It seems to have skipped the notice of many of the UK’s many fox/stag/hare hunters that in 2002 Scotland passed the ‘Protection Of Wild Mammals Act‘ and that England and Wales passed the ‘Hunting Act 2004‘ (which came into force in early 2005). Perhaps there wasn’t enough publicity at the time – or every year since. Or perhaps the language is a touch opaque for the good folk who like to chase small mammals illegally – after all, the Hunting Act opens, to quote, with “An Act to make provision about hunting wild mammals with dogs; to prohibit hare coursing; and for connected purposes“.
Admittedly that’s not the contorted (or ‘legally precise’) English that many of us speak, but there are literally hundreds of ‘translations’ online, and thousands of articles, reports, summaries, and explanations. We’ve even got some fairly easy-to-understand information right here on The War on Wildlife Project: try National Trust and Trail Hunting 101, where we state (and haven’t been contradicted yet, because we’re absolutely correct) that “the passing of the Hunting Act 2004 …outlawed the hunting of wild animals (including foxes, deer, and hares) with dogs“.
In fact, while both laws were riddled with exemptions as they made their tortuous way through the various legislatures, they’re really not that difficult to understand at all. It is against the law to chase wild mammals with hounds. There, how hard was that…
Yet, as many of us know, hunts are still going out every week doing exactly that – yodelling and yelling, angering home-owners and churchgoers, blocking lanes and assaulting monitors, and killing wild animals. It’s not normal behaviour really (in fact we even (jokingly, m’lud) wondered how the average fox hunter might score on a checklist devised to reveal psycopathy by an expert working in the criminal system).
Map of Cruel Sports
So hunting is still wreaking havoc in the countryside. But what many people may not realise is just how many hunts are still operating fifteen years after the Hunting Act came into force.
Fortunately the League Against Cruel Sports has devised an interactive ‘Map of Cruel Sports‘ which puts all the relevant information in one place. And, blow me down, there does seem to be a lot of lawbreakers out there (yes, we know all about so-called ‘trail hunting’, we just don’t believe that all hunts are ‘trail hunting’ all the time – which they should be if they were operating within the law).

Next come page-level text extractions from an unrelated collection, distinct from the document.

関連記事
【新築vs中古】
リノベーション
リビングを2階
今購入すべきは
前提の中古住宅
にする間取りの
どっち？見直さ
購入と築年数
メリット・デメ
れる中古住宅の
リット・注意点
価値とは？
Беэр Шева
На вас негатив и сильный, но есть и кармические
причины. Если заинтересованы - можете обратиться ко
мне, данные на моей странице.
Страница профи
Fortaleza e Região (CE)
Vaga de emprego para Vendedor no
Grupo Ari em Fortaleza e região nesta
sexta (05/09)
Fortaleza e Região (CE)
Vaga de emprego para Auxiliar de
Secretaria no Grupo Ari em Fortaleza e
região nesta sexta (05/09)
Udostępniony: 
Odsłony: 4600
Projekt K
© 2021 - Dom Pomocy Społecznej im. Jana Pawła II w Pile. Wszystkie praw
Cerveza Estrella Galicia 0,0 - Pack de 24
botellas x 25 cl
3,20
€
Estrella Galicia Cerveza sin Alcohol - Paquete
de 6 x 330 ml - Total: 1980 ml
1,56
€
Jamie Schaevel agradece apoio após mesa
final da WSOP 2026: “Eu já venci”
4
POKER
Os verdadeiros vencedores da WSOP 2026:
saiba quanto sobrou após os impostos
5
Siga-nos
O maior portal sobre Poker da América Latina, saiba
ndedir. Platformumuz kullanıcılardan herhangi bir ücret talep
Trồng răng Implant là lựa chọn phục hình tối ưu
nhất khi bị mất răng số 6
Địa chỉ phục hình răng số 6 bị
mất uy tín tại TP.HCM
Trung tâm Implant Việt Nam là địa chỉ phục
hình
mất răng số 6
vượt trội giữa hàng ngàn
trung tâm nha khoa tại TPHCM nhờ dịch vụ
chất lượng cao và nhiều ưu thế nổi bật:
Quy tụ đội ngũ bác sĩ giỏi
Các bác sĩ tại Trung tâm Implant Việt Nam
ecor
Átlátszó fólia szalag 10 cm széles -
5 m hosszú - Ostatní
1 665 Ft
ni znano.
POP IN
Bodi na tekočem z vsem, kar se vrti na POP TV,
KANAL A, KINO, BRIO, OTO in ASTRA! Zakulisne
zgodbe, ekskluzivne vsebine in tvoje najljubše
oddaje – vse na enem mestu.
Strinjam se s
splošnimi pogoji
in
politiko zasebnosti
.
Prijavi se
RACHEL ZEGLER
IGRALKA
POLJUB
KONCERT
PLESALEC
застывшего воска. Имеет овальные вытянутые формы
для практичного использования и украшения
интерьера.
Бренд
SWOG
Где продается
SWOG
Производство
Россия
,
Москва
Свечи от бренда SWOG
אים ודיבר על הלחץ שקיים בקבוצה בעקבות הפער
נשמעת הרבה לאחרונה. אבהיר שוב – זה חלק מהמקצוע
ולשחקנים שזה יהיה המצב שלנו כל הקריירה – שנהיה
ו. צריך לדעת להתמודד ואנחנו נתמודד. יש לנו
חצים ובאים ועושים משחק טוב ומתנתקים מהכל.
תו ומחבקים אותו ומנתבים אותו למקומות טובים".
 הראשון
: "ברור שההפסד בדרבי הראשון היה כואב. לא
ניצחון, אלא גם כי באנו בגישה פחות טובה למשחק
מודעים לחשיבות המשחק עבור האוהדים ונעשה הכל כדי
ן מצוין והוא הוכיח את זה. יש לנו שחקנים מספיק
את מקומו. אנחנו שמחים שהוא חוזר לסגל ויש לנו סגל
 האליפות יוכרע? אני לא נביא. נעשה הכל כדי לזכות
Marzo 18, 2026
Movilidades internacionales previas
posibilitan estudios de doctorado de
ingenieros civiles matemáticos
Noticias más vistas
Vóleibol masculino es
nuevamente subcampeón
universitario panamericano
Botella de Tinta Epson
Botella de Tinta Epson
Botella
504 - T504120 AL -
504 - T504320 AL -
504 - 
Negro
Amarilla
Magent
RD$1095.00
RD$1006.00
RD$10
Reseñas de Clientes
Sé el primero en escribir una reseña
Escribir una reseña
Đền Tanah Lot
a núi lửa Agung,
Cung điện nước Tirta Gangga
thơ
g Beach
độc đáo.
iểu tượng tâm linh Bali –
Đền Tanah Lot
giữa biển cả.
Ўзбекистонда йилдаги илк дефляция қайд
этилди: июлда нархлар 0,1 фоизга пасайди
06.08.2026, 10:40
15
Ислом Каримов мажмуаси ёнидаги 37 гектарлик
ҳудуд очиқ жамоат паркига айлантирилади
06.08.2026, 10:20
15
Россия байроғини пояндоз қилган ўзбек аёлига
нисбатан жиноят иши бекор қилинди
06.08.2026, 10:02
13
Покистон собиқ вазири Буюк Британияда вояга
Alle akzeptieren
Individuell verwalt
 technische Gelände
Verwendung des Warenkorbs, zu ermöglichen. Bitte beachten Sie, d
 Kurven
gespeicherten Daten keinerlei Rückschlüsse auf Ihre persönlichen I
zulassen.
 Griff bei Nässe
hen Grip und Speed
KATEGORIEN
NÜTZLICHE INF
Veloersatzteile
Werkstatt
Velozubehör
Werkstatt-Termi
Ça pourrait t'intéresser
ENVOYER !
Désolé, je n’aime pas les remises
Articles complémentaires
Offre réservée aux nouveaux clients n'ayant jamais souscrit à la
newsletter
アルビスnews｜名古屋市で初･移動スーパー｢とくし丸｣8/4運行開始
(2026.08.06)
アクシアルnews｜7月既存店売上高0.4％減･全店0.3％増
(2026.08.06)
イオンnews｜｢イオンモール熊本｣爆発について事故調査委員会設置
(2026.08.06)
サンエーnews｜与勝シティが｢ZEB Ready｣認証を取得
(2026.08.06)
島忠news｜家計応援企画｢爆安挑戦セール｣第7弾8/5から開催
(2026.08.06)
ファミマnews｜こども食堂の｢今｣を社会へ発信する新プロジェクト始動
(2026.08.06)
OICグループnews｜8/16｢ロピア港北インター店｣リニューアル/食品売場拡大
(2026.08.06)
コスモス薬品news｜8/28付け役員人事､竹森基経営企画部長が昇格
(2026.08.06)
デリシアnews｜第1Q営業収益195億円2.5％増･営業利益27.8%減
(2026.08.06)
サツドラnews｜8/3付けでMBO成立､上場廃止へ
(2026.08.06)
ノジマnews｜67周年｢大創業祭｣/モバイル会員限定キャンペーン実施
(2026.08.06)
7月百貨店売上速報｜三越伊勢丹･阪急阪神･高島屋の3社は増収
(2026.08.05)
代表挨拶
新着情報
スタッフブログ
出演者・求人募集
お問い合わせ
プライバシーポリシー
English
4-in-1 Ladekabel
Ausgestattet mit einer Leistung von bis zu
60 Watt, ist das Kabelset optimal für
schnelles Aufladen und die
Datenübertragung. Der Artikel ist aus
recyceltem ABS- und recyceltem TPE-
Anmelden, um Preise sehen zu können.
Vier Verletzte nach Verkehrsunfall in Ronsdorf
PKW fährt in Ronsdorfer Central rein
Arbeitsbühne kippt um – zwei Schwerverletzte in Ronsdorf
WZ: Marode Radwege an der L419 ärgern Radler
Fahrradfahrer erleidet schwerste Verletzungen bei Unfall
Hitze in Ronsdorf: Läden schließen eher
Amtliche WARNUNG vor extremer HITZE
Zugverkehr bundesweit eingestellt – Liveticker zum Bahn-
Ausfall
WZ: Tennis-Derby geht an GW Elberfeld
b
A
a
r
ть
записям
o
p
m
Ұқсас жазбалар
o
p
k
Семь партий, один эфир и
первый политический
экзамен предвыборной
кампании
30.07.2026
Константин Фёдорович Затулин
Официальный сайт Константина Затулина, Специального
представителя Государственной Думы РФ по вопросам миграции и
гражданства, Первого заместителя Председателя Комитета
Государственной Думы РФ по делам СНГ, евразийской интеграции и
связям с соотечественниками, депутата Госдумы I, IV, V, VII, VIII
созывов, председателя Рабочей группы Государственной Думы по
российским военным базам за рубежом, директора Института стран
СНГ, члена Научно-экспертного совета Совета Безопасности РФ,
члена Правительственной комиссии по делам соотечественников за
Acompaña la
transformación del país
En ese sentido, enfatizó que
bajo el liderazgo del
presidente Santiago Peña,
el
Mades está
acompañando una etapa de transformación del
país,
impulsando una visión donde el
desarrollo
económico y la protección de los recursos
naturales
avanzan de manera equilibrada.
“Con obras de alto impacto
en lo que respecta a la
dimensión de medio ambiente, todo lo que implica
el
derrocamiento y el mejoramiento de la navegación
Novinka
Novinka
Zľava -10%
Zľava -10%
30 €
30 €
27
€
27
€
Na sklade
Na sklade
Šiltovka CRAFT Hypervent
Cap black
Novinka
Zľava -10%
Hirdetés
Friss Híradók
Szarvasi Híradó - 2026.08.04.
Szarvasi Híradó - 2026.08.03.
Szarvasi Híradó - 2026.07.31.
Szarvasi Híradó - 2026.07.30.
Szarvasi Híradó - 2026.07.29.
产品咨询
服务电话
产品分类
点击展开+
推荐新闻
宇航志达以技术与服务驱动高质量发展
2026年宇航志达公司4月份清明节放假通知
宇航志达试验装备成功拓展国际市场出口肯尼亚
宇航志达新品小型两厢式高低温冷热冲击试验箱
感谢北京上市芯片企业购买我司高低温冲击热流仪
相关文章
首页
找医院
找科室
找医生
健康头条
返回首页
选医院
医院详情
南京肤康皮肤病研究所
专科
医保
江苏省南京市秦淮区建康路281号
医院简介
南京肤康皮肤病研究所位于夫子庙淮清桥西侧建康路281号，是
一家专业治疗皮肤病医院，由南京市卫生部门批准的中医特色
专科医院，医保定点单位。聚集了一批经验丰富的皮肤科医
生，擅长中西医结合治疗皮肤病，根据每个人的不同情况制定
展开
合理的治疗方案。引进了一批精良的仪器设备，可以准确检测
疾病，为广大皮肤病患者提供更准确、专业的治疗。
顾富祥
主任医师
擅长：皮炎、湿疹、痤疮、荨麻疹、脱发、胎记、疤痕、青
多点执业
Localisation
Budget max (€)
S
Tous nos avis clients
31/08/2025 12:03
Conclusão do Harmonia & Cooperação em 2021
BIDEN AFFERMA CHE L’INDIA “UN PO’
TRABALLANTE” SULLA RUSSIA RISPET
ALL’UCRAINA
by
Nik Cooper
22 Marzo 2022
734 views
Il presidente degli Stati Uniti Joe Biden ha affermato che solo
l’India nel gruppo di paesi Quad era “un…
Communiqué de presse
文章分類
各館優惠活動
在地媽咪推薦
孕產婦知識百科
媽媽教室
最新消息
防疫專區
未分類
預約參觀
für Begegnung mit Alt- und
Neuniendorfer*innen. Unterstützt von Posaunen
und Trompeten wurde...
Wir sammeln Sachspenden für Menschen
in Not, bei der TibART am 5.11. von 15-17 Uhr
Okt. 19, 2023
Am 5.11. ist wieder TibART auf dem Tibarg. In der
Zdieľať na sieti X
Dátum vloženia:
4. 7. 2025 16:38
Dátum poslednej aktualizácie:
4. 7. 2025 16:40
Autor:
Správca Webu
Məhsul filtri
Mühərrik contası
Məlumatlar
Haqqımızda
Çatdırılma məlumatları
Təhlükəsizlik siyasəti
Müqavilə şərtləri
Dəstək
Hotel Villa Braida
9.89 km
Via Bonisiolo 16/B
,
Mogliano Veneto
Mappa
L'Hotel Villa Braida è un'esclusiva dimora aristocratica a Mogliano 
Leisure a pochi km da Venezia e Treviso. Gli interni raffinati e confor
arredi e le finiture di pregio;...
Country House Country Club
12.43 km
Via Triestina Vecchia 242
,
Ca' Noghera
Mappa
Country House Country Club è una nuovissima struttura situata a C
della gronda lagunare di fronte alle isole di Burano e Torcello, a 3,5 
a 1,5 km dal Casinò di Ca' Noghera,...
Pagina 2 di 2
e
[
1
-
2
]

Monitors and Hunt Saboteurs (who are out recording illegality every week) will know all about every hunt listed on the new maps, of course, but there is more to producing the map than just showing where the hunts are. It will enable the public to more easily contact their local council to insist that wildlife crime is stopped and hunting is banned on publically-owned land. As the League says:
This innovative tool shows how many hare, deer and fox hunts continue to operate across Britain today.
Using your postcode, you can identify all of the hunts in your area, the territory in which they hunt and what uniform they wear. Click on ‘fox hunts’, ‘hare hunts’ or ‘staghounds’ to see the various types of hunting with dogs.
This map also enables you to contact your council, calling on them to ban hunting activity on public land. If there is no land, there is no hunting. Make your council’s land a sanctuary from hunts and help protect wildlife from suffering in the name of ‘sport’.
You will only need to complete the form once in order to contact your council to ban fox, hare and stag hunting activity.
Let’s be clear, nobody has an issue with people riding horses, enjoying a day out in the countryside, or even playing dress-up and riding horses while enjoying a day out etc etc. What we do care about is them killing wild animals while they do it. It’s illegal, and it’s neither justifiable ethically nor morally. There are even alternatives – the well-established sport of drag hunting for example, where no animals are chased but a pack of hounds follow an artificially laid scent or the scent of a human over a pre-determined route instead.
The key to stopping hunts should be enforcement, but police forces are overstretched and under-resourced (and in some cases appear not to be interested in stopping illegal hunting). In reality, the only way to stop the more die-hard hunter – who has no qualms about setting a pack of dogs on an animal, and doesn’t care that what they do is repugnant to the majority of people – is to remove their ability to hunt by having then banned them from as much land as possible (which is of course why the National Trust’s facilitation of so-called ‘trail hunting’ on their large estates causes so much friction).
This new map from the League is intended to help us do just that. It’s up to us now to use it.